Sorusu sorulmayan cevapları vermeyi bıraktığın anda anlamlı ve faydalı sorular sorabilme ferasetine sen de sahip olabilirsin.
* * * * *
Aklını özgürleştiremeyen insanın gönlünden sıcaklık sızmaz.
* * * * *
Bizler, babalarının doğduğu şehirlerde ölemeyen çocuklarız.
* * * * *
Stili olmayan fertlerin misyonu fitili ateşlemektir.
* * * * *
Hayat kaybedeni olmayan bir oyun kurmaktır.
* * * * *
Gölgesi yaşadığı topraklara uzun düşen insanlar yetiştirmeliyiz.
* * * * *
Biz; hayatta, slogan atanlardan değil, yaşadığı hayat ağızlarda ve kalplerde slogan olanlardan olmalıyız.
* * * * *
Unvan fetişizmine tutulan zavallılar, hayatları boyunca toplum ve kendi adlarına olumlu hiç bir değer biriktiremedikleri için sığınılacak tek liman kabilinden unvanlardan medet umuyorlar ve onu putlaştırıyorlar. Bu yara, merhem tutacak ve şifa bulacak gibi de gözükmüyor. Nereden mi çıkarıyorum? Bedbahtlar ve/veya varisleri; kabir taşlarına bile unvan yazdırıyorlar da ondan.
* * * * *
Yaşam öyle sürpriz gelişmelere gebedir ki dünün tercih edilmeyi ümitsizce bekleyen alternatiflerinden bazıları bu günlerde çok rahatlıkla mecburiyete dönüşebilir.
* * * * *
Yüzünüzü nereye çevirirseniz çevirin her yerde Allah'ın (CC) rahmetini ve merhametini gördüğünüzde, yüreğiniz bir körük gibi kalkar ve iner. Kendinizi maddeten ve manen yükselmiş hissedersiniz.

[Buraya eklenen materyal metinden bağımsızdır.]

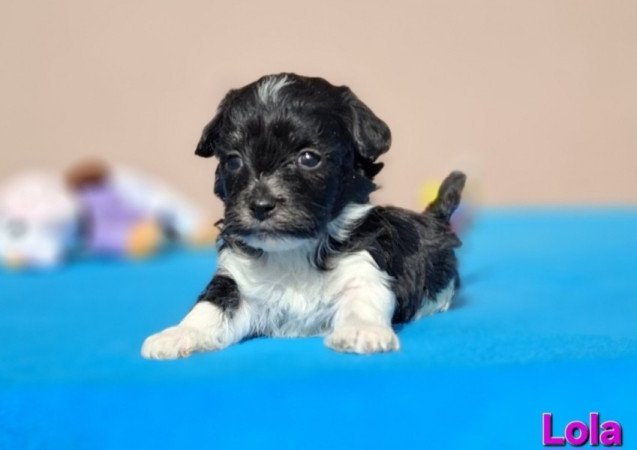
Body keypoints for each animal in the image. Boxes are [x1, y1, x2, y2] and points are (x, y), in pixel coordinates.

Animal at [142, 74, 464, 358]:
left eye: (309, 158)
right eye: (233, 160)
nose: (260, 205)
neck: (293, 250)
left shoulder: (364, 266)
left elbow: (363, 300)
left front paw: (361, 331)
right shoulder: (234, 282)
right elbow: (209, 307)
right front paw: (178, 334)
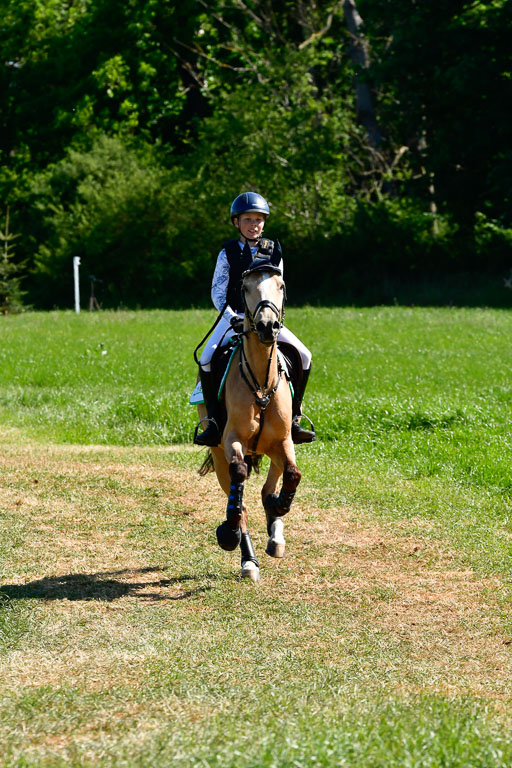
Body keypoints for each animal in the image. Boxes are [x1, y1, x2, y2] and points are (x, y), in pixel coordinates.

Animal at [198, 260, 302, 584]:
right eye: (245, 287)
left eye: (281, 285)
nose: (269, 326)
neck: (260, 382)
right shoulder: (232, 440)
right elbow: (239, 480)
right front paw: (228, 534)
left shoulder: (284, 440)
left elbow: (293, 474)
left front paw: (279, 506)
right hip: (219, 455)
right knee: (240, 498)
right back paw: (248, 559)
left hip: (273, 448)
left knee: (270, 486)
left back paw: (275, 532)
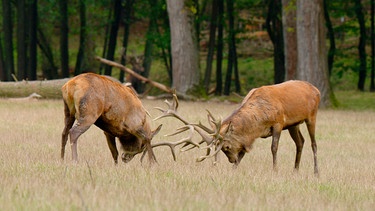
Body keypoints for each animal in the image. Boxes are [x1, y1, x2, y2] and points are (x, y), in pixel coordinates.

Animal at [154, 81, 322, 175]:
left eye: (226, 147)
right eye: (222, 149)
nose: (231, 161)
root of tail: (316, 89)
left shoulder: (278, 123)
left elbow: (274, 148)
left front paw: (275, 170)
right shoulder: (248, 138)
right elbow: (243, 152)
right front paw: (234, 170)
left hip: (312, 116)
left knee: (313, 143)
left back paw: (316, 172)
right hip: (294, 124)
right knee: (300, 142)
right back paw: (295, 170)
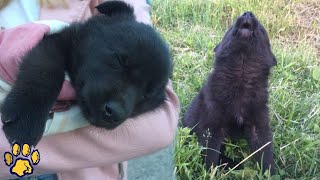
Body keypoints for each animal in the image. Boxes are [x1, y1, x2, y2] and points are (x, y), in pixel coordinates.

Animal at [0, 1, 172, 147]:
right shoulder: (54, 42)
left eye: (147, 95)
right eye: (119, 60)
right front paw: (26, 118)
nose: (114, 113)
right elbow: (44, 70)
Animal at [182, 11, 278, 174]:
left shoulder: (258, 126)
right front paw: (209, 173)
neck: (241, 78)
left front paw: (269, 173)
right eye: (231, 26)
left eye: (262, 30)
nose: (248, 13)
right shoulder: (211, 126)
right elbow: (210, 155)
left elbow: (265, 153)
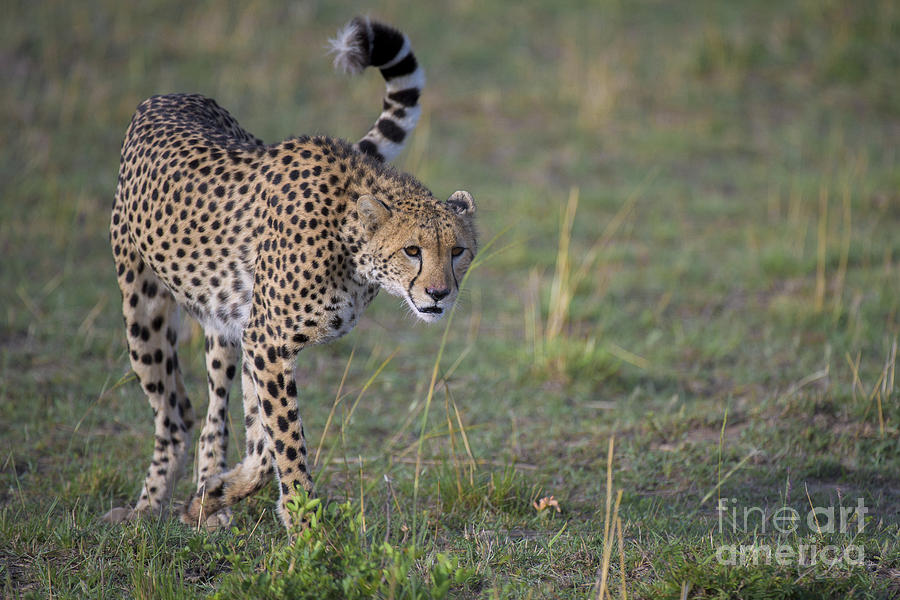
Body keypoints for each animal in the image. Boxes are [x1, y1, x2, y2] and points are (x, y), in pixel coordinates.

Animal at [103, 16, 478, 528]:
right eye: (413, 251)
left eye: (457, 250)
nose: (439, 294)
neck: (349, 239)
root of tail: (168, 95)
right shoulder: (267, 340)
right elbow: (284, 438)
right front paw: (304, 524)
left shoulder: (259, 339)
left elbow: (265, 444)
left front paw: (219, 491)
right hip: (142, 306)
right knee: (174, 415)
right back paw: (147, 507)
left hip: (222, 328)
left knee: (211, 416)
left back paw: (206, 503)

Bunu ömründe gerçek anlamda bir kez yaşayan bir insanın eski kendisi gibi kalabilmesi imkânsızdır.
* * * * *
Bir konferansım sonrasında bugüne dek aldığım en güzel dua: “Seni doğuran anaya ateş temas etmesin.”
* * * * *
ABD’nin Wisconsin eyaletinde polisin siyahî Amerikalı Jacob Blake’i arkadan vurarak ağır yaralamasını protesto eden ve maçlara çıkmayan NBA oyuncuları, katil ABD’nin on yıllardır dünyanın dört bir yanında katlettiği masum insanların varlığından gerçekten haberdar olsalar, lisanslarını yakarlardı.
* * * * *
Birilerinin, millete mâl olmuş değerlere (insan, fikir ve mekân) tapulu mallarıymış gibi davranmalarından gınâ geldi artık. Fena halde eski Sovyetlerdeki politbüro üyelerine benziyorlar.
* * * * *
Biz insanların en büyük problemi; ağzımızdan dökülenlerle kalbimizden geçenlerin aynı olmamasında aranmalı. Eylemlerin, söylemlerden uzağa düşmüş olmasını da bu bağlamda anlamlandırmalıyız. Ortada samimiyetsizlik var dostum.
* * * * *
Herhangi bir işi dünyanın herhangi bir yerinde bizden daha iyi, daha kaliteli ve kısa zamanda yapan birey ve toplumların var olduklarını bildiğimiz halde neden çıtamızı yükseltemiyor ve tekrar eden başarısızlıkları çok rahatlıkla sindirebiliyoruz?
* * * * *
Yazar Tarık Tufan bir televizyon programında “Ben, Endülüs’ten sonra bir daha İspanyolca konuşmadım” demişti. Biz de bu sözden ilhamla, son sözümüzü şöyle söyleyelim: “Biz, Muhsin Yazıcıoğlu’ndan sonra kimseye REİS demedik.”